To build log collection, monitoring aggregation, and real-time analysis pipelines on E-MapReduce (EMR), you can import data from Apache Kafka into JindoFileSystem (JindoFS). Three methods are supported: Apache Flume, Kafka API (MapReduce or Spark), and Kafka HDFS Connector.

Choose an import method

Method	Best for	Configuration effort
Apache Flume (recommended)	General-purpose log and event ingestion	Low — configure a sink in the Flume agent file
Kafka API (MapReduce or Spark)	Jobs already using MapReduce or Spark for processing	Low — set the output path to a JindoFS directory
Kafka HDFS Connector	Kafka Connect-based pipelines	Medium — configure the connector sink path

Use Apache Flume

Apache Flume moves data into Hadoop Distributed File System (HDFS). Because JindoFS exposes an HDFS-compatible interface, you can direct the Flume HDFS sink to a JindoFS path without modifying the Flume agent.

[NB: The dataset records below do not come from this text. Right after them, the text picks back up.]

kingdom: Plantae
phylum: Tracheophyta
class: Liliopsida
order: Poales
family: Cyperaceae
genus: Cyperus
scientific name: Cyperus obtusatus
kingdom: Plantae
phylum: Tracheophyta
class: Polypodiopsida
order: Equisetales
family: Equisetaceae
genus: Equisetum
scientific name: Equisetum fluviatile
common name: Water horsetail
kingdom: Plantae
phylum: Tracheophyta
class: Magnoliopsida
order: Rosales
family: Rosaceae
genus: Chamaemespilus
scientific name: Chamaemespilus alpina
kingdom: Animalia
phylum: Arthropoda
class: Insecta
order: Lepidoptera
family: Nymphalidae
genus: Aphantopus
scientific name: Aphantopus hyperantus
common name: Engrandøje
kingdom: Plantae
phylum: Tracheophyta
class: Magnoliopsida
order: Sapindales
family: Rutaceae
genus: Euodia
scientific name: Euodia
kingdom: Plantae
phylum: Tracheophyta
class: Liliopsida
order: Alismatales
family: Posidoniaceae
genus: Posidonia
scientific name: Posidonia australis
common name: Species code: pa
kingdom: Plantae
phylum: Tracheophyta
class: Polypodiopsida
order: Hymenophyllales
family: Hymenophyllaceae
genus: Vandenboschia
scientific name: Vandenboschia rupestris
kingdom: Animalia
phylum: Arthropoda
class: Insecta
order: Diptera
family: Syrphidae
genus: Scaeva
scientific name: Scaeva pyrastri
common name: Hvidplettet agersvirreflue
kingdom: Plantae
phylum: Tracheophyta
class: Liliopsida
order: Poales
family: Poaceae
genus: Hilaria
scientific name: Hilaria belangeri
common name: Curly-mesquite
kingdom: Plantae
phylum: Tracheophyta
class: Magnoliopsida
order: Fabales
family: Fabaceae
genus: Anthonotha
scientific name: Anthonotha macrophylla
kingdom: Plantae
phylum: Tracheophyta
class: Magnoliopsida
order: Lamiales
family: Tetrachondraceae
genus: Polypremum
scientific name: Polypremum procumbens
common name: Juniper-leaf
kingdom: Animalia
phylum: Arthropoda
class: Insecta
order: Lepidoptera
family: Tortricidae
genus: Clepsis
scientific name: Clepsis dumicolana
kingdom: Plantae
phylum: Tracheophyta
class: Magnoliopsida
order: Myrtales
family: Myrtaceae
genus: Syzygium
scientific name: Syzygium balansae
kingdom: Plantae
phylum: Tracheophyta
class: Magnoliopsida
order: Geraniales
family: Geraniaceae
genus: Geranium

Set jfs.type to hdfs and jfs.hdfs.path to a directory in JindoFS:

a1.sinks = emr-jfs
...
a1.sinks.emr-jfs.type = hdfs
a1.sinks.emr-jfs.hdfs.path = jfs://emr-jfs/kafka/%{topic}/%y-%m-%d
a1.sinks.emr-jfs.hdfs.rollInterval = 10
a1.sinks.emr-jfs.hdfs.rollSize = 0
a1.sinks.emr-jfs.hdfs.rollCount = 0
a1.sinks.emr-jfs.hdfs.fileType = DataStream

Use a Kafka API

Engines such as MapReduce and Spark call a Kafka API to read from Kafka and write to HDFS. To write to JindoFS instead, reference HDFS in your job and set the export path to a JindoFS directory:

jfs://emr-jfs/<your-output-path>

Replace <your-output-path> with the target directory in JindoFS.

Use Kafka HDFS Connector

The Kafka HDFS Connector exports data from Kafka topics to HDFS. To write to JindoFS, set the sink export path to a JindoFS directory:

jfs://emr-jfs/<your-output-path>

Replace <your-output-path> with the target directory in JindoFS.